By Francis Scarcella
The Daily Item
SUNBURY — At least 70 people have sought drug treatment assistance for themselves or loved ones in the past 45 days as Northumberland County may be facing a potential outbreak in overdoses.
“It’s horrific and people don’t realize how bad it really is,” Glenda Bonetti, Northumberland County drug and alcohol administrator, said Tuesday. “It has gotten worse every year.”
County officials are worried after learning of at least five drug overdoses in recent months.
City police have yet to say what caused the death of J. Craig Landis, 33, of Selinsgrove, whose body was discovered Sunday morning in the backyard of a home on South Front Street in Sunbury. They did say his death was suspicious.
Bonetti, who has been working with addicts for 17 years, said it’s not only a bad batch of heroin that is the problem, but that those who are using are uneducated about the consequences of shooting up.
“There are really no programs out there in the schools,” she said. “When I was younger, heroin was considered the dirty drug. We are not just seeing heroin users, but we are seeing different drugs people are addicted to.”
Since July 1, Bonetti’s office has received 20 referrals and, in the past 45 days, 70 — which is a huge increase in numbers, she said.

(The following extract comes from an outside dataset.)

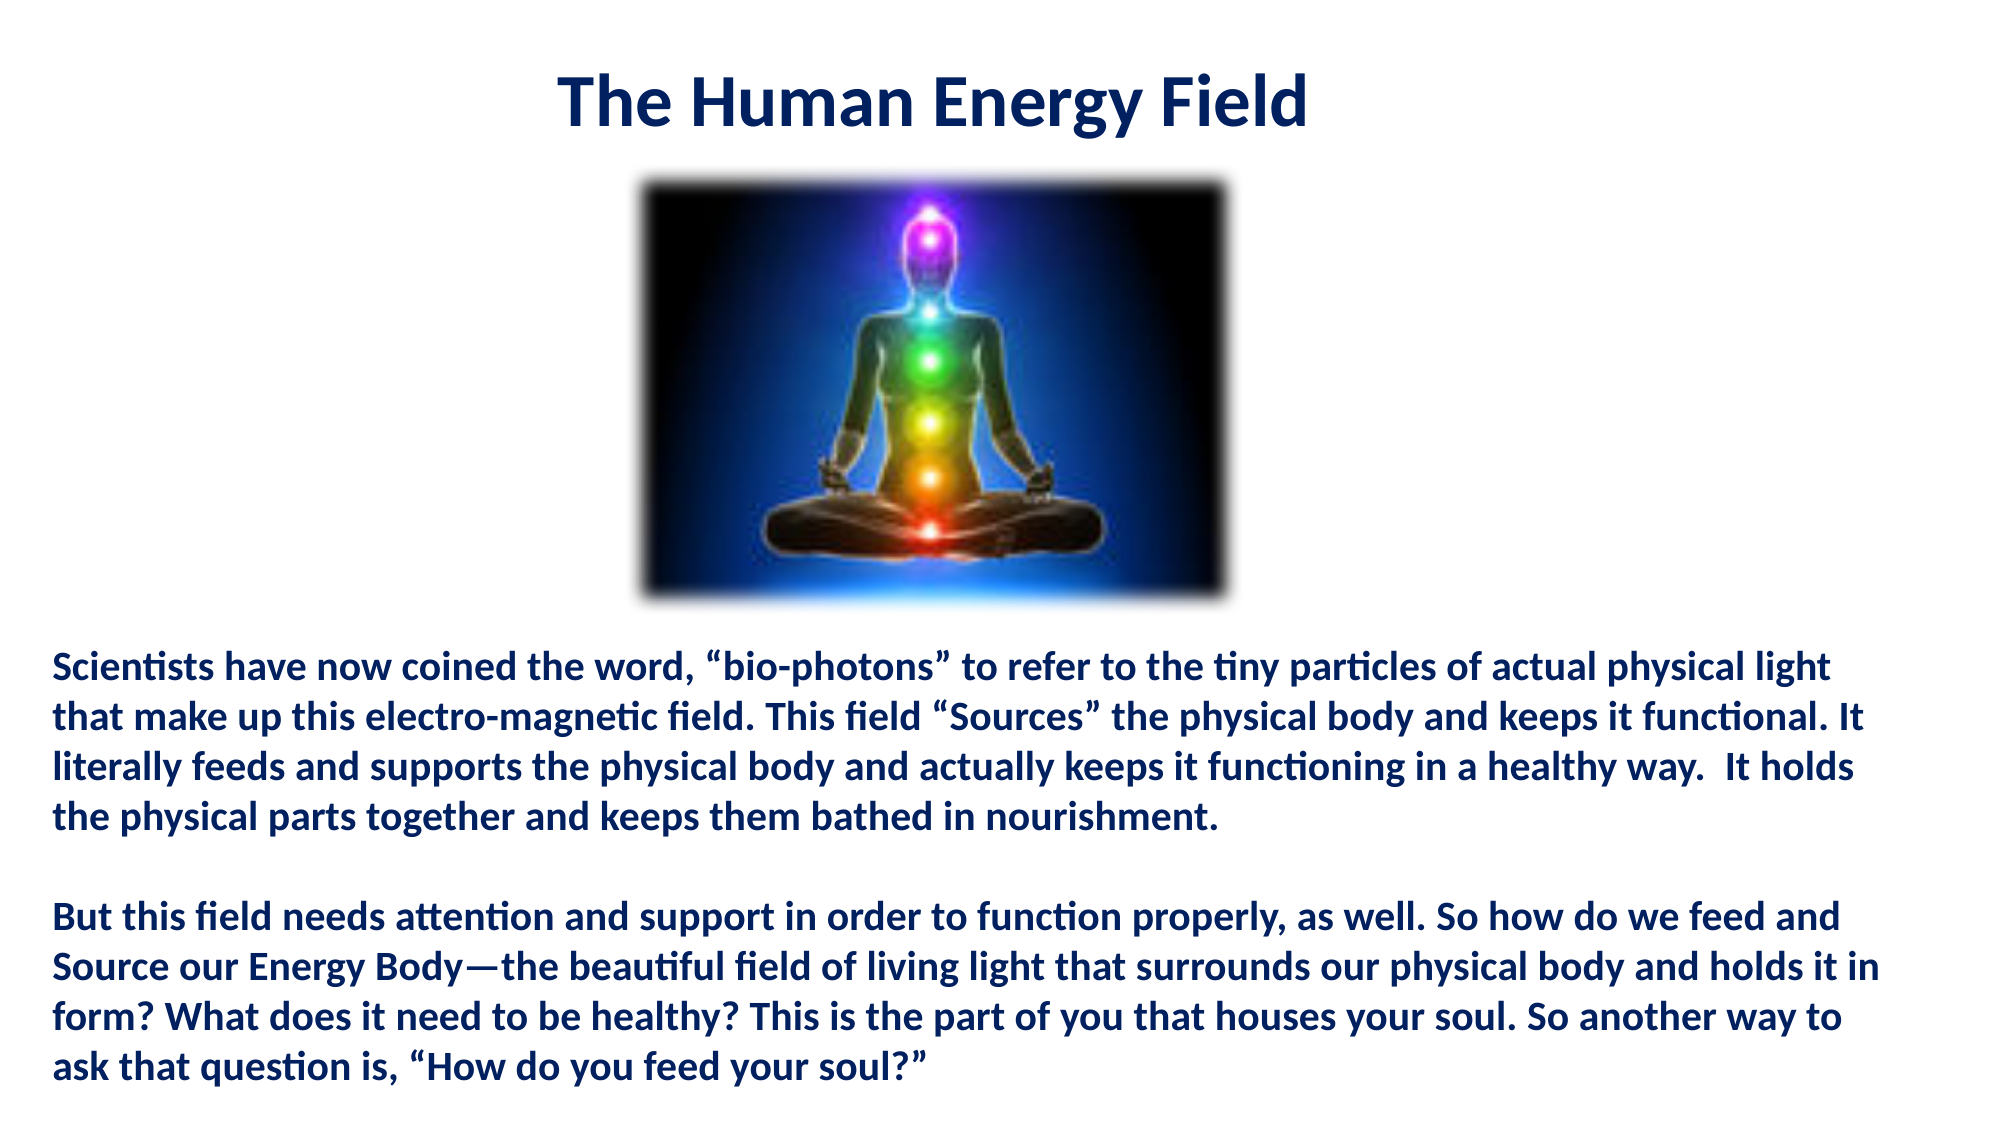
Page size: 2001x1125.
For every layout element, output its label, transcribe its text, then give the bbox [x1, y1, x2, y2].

text_box Scientists have now coined the word, “bio-photons” to refer to the tiny particles of actual physical light that make up this electro-magnetic field. This field “Sources” the physical body and keeps it functional. It literally feeds and supports the physical body and actually keeps it functioning in a healthy way. It holds the physical parts together and keeps them bathed in nourishment. But this field needs attention and support in order to function properly, as well. So how do we feed and Source our Energy Body—the beautiful field of living light that surrounds our physical body and holds it in form? What does it need to be healthy? This is the part of you that houses your soul. So another way to ask that question is, “How do you feed your soul?” [37, 631, 1917, 1097]
text_box The Human Energy Field [543, 44, 1326, 149]
picture [624, 163, 1244, 616]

While police had said a bad batch of heroin was in the Valley, reported by “people on the street,” Bonetti said it’s the way dealers are manipulating it.

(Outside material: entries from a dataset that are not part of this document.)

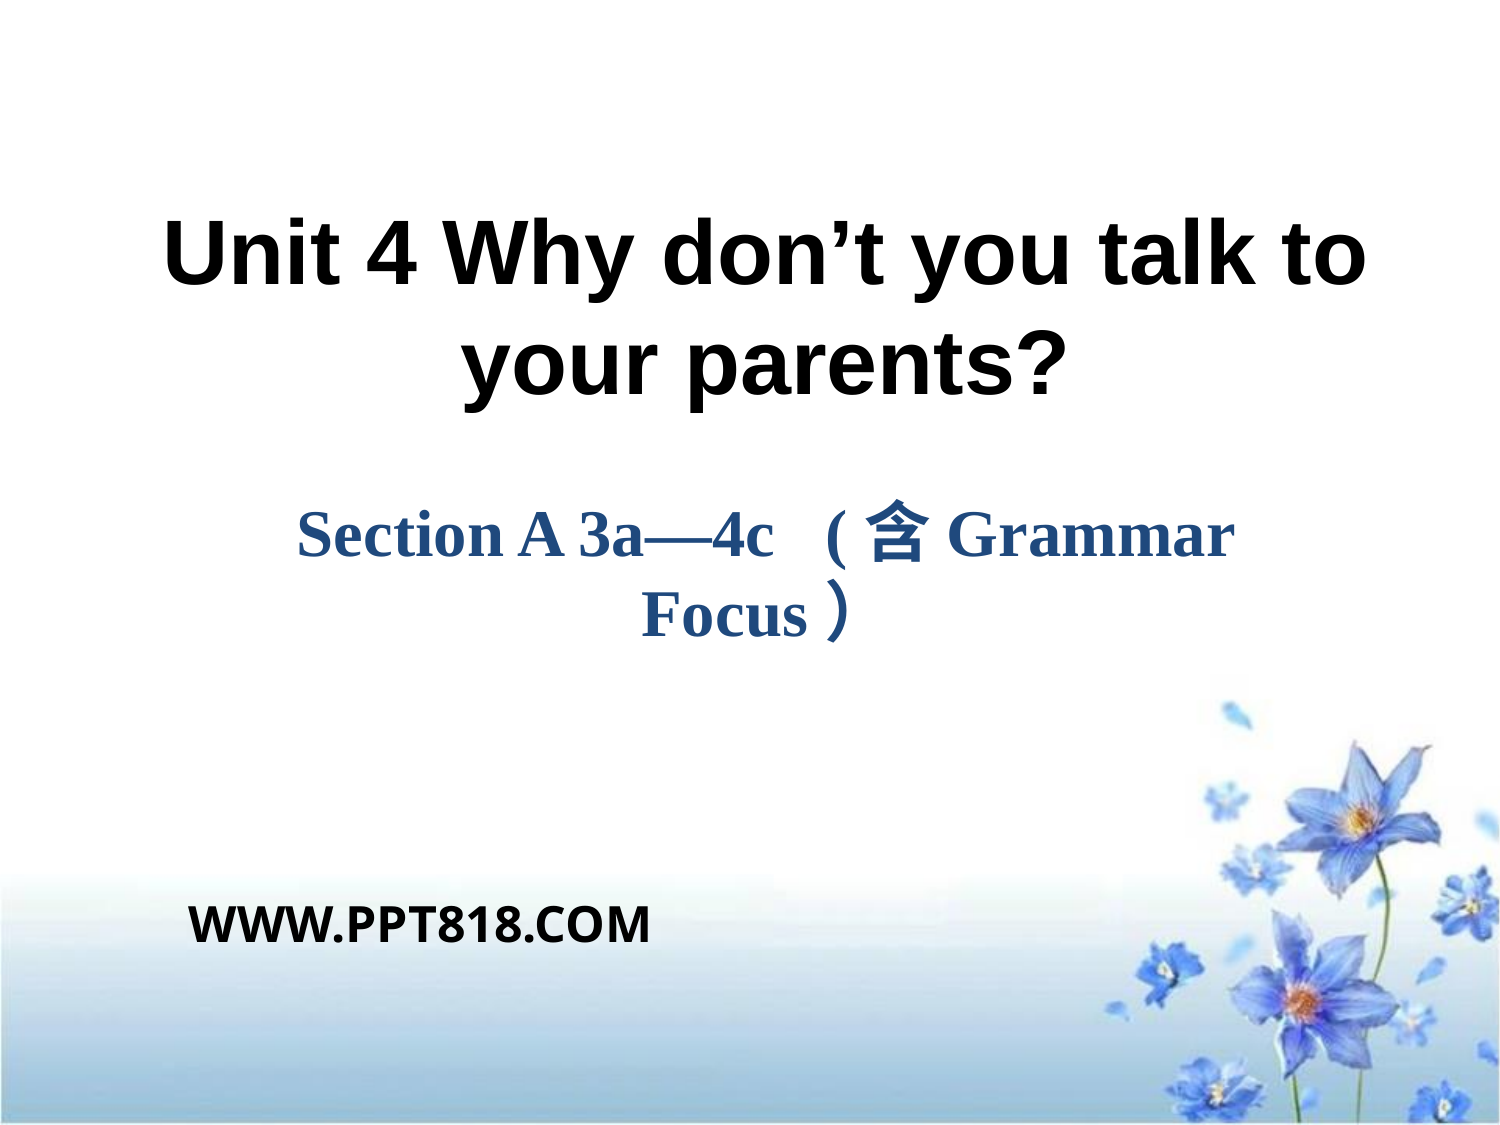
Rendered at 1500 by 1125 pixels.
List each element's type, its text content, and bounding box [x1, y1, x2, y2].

title Unit 4 Why don’t you talk to your parents? [98, 290, 1434, 421]
text_box WWW.PPT818.COM [174, 879, 780, 961]
picture [0, 0, 1500, 1125]
text_box Section A 3a—4c (含Grammar Focus） [157, 550, 1375, 657]
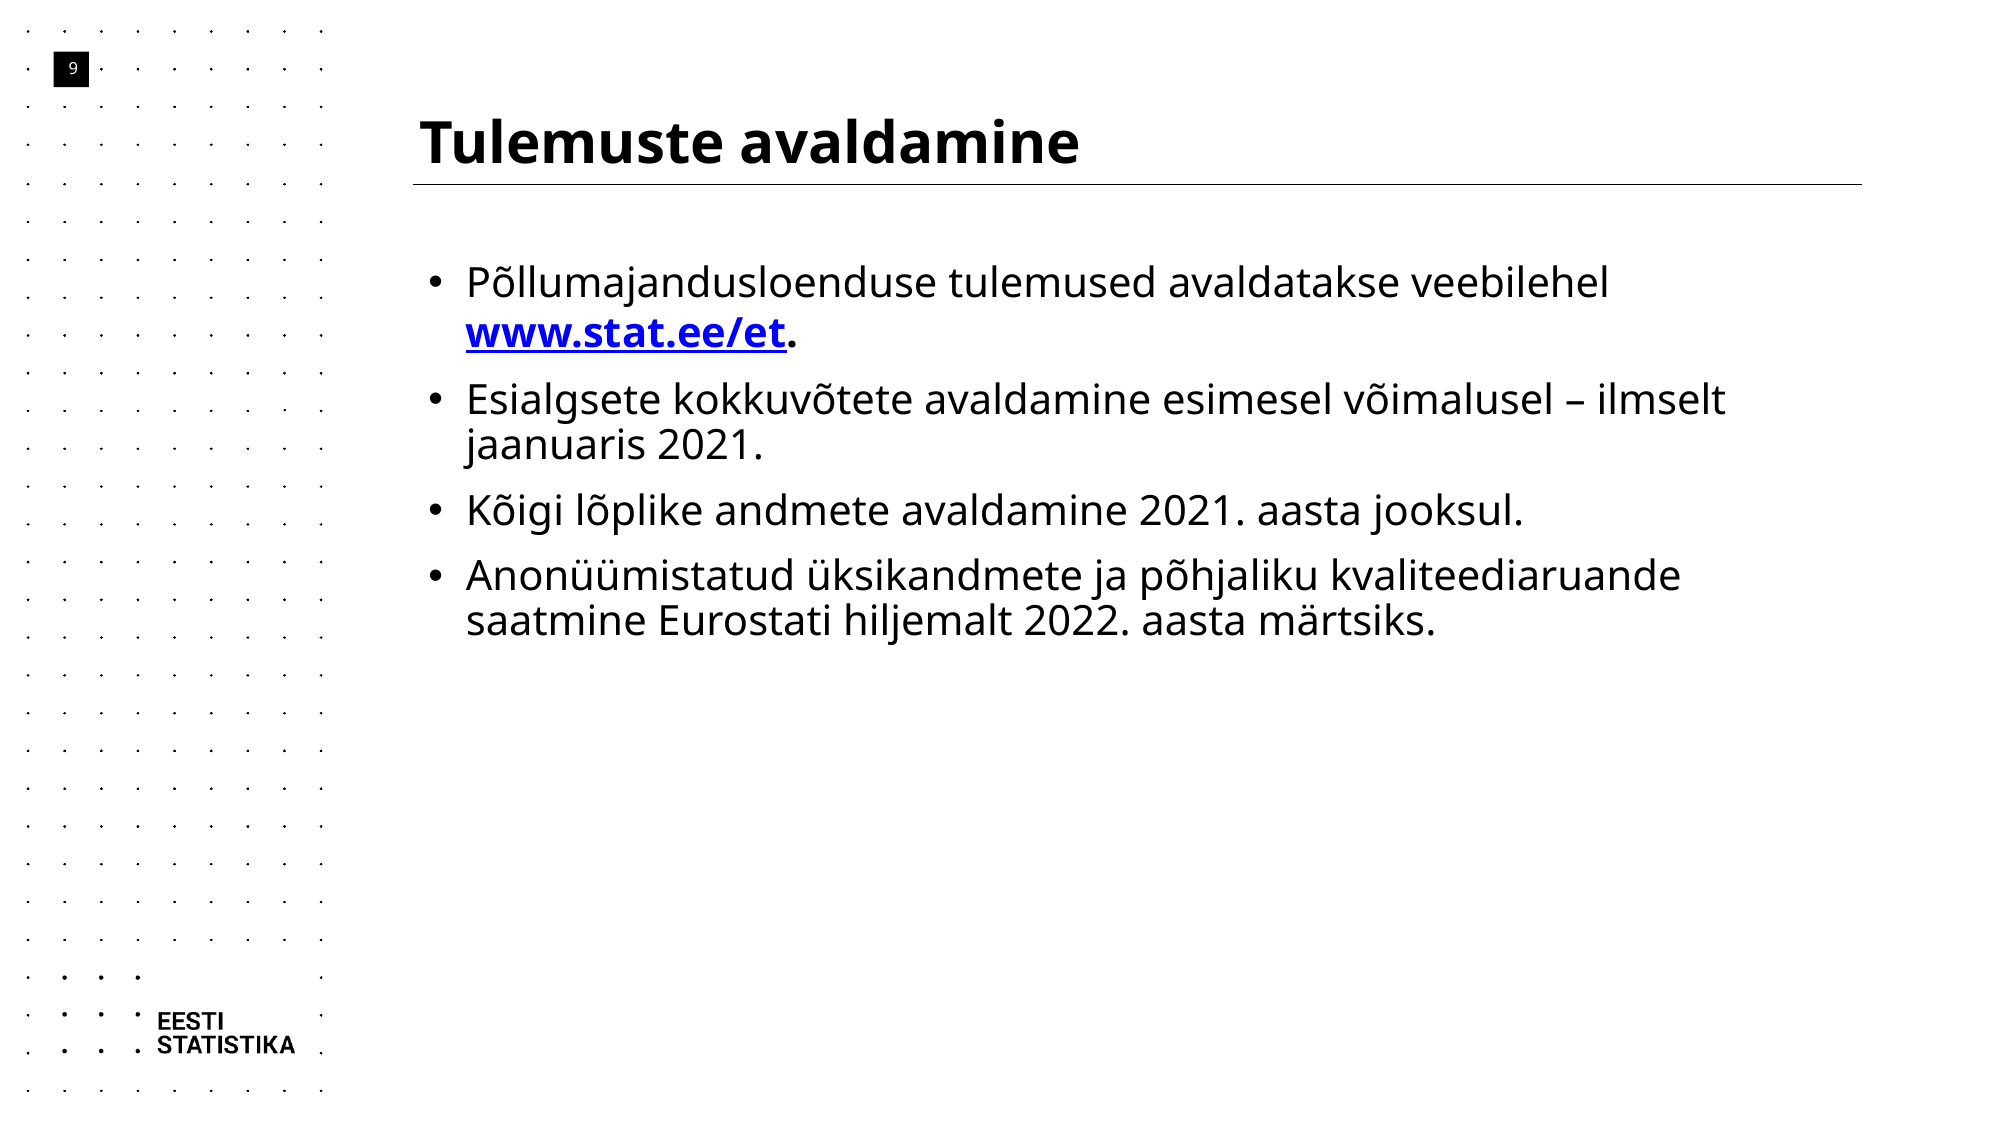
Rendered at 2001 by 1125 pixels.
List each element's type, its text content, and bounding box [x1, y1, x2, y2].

list Põllumajandusloenduse tulemused avaldatakse veebilehel www.stat.ee/et. Esialgsete kokkuvõtete avaldamine esimesel võimalusel – ilmselt jaanuaris 2021. Kõigi lõplike andmete avaldamine 2021. aasta jooksul. Anonüümistatud üksikandmete ja põhjaliku kvaliteediaruande saatmine Eurostati hiljemalt 2022. aasta märtsiks. [413, 253, 1863, 941]
slide_number 9 [53, 51, 89, 88]
picture [61, 964, 311, 1069]
title Tulemuste avaldamine [413, 49, 1863, 183]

“Users get hooked on pure heroin and then they get heroin that is cut down,” she said. “Once they get a cut-down version, their bodies can’t handle it.”
Heroin is costing some Valley addicts more than $300 a day, she said.
“We see users come in with a 30-bag-a-day habit,” she said. “They are shooting it all in a day.”
The price is astronomical for addicts to support a daily habit. Bonetti said users are stealing from friends and family to get the cash or in some cases, resorting to prostitution.
“You would be shocked at what is going on outside,” she said of Sunbury. “People are not realizing this is a problem and it’s a lot bigger than people think. A lot of times we see users who have stolen money from people they know, but charges are never put on them because they want those people to just get help.
“The drug courts work because those are people who have been caught either stealing or selling and are sitting on state prison’s front door.”
Addicts who are sent to White Deer Run treatment center, in Allenwood, usually don’t leave cured, Bonetti said.
“The success rate is 7 percent,” she said. “These are people who have yet to be caught in any illegal acts, so they are still not getting that push to get cured.”
According to the state Department of Health, in 2010, the most recent numbers the state has posted, Northumberland County had 13 drug-related deaths. Snyder had three, Union one and Montour reported none.
Numbers for 2011 through 2013 have not been released.
Sunbury Police Chief Steve Mazzeo said he has seen at least two per year in the city alone.